## Stored data
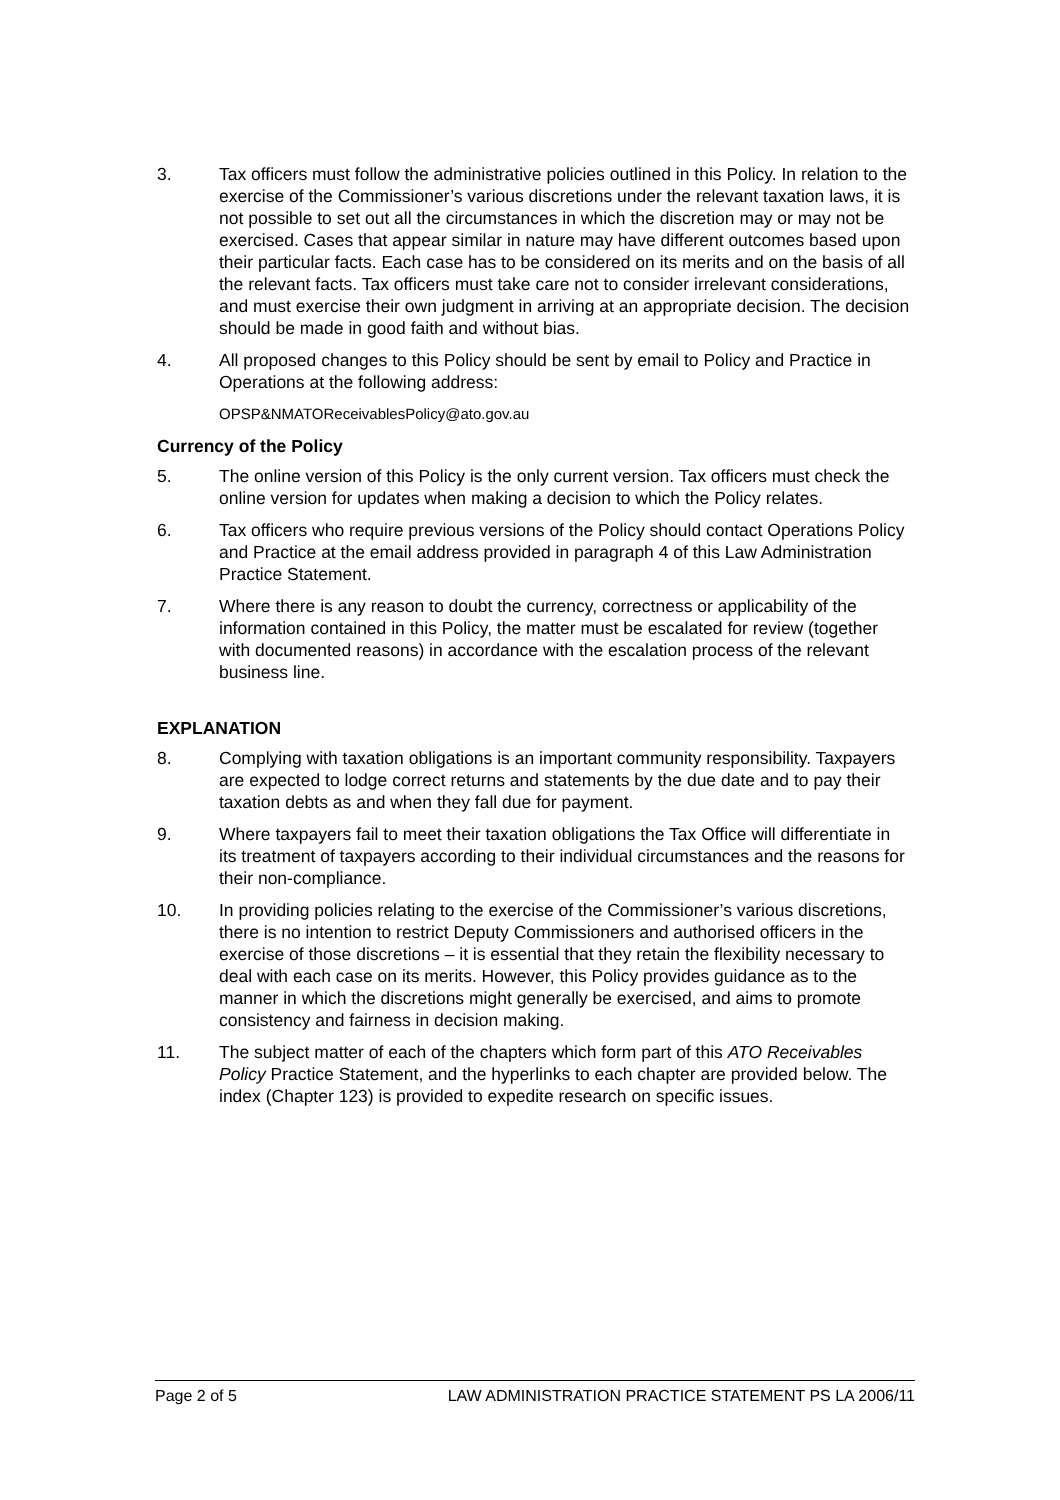3. Tax officers must follow the administrative policies outlined in this Policy. In relation to the exercise of the Commissioner’s various discretions under the relevant taxation laws, it is not possible to set out all the circumstances in which the discretion may or may not be exercised. Cases that appear similar in nature may have different outcomes based upon their particular facts. Each case has to be considered on its merits and on the basis of all the relevant facts. Tax officers must take care not to consider irrelevant considerations, and must exercise their own judgment in arriving at an appropriate decision. The decision should be made in good faith and without bias.
4. All proposed changes to this Policy should be sent by email to Policy and Practice in Operations at the following address:
OPSP&NMATOReceivablesPolicy@ato.gov.au
Currency of the Policy
5. The online version of this Policy is the only current version. Tax officers must check the online version for updates when making a decision to which the Policy relates.
6. Tax officers who require previous versions of the Policy should contact Operations Policy and Practice at the email address provided in paragraph 4 of this Law Administration Practice Statement.
7. Where there is any reason to doubt the currency, correctness or applicability of the information contained in this Policy, the matter must be escalated for review (together with documented reasons) in accordance with the escalation process of the relevant business line.
EXPLANATION
8. Complying with taxation obligations is an important community responsibility. Taxpayers are expected to lodge correct returns and statements by the due date and to pay their taxation debts as and when they fall due for payment.
9. Where taxpayers fail to meet their taxation obligations the Tax Office will differentiate in its treatment of taxpayers according to their individual circumstances and the reasons for their non-compliance.
10. In providing policies relating to the exercise of the Commissioner’s various discretions, there is no intention to restrict Deputy Commissioners and authorised officers in the exercise of those discretions – it is essential that they retain the flexibility necessary to deal with each case on its merits. However, this Policy provides guidance as to the manner in which the discretions might generally be exercised, and aims to promote consistency and fairness in decision making.
11. The subject matter of each of the chapters which form part of this ATO Receivables Policy Practice Statement, and the hyperlinks to each chapter are provided below. The index (Chapter 123) is provided to expedite research on specific issues.
Page 2 of 5 LAW ADMINISTRATION PRACTICE STATEMENT PS LA 2006/11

## Problem requirements
All lines from the start of the entries above through the line containing "Currency of the Policy" are to be given again exactly; the pictures are not.

## Exercise answer
3. Tax officers must follow the administrative policies outlined in this Policy. In relation to the exercise of the Commissioner’s various discretions under the relevant taxation laws, it is not possible to set out all the circumstances in which the discretion may or may not be exercised. Cases that appear similar in nature may have different outcomes based upon their particular facts. Each case has to be considered on its merits and on the basis of all the relevant facts. Tax officers must take care not to consider irrelevant considerations, and must exercise their own judgment in arriving at an appropriate decision. The decision should be made in good faith and without bias.
4. All proposed changes to this Policy should be sent by email to Policy and Practice in Operations at the following address:
OPSP&NMATOReceivablesPolicy@ato.gov.au
Currency of the Policy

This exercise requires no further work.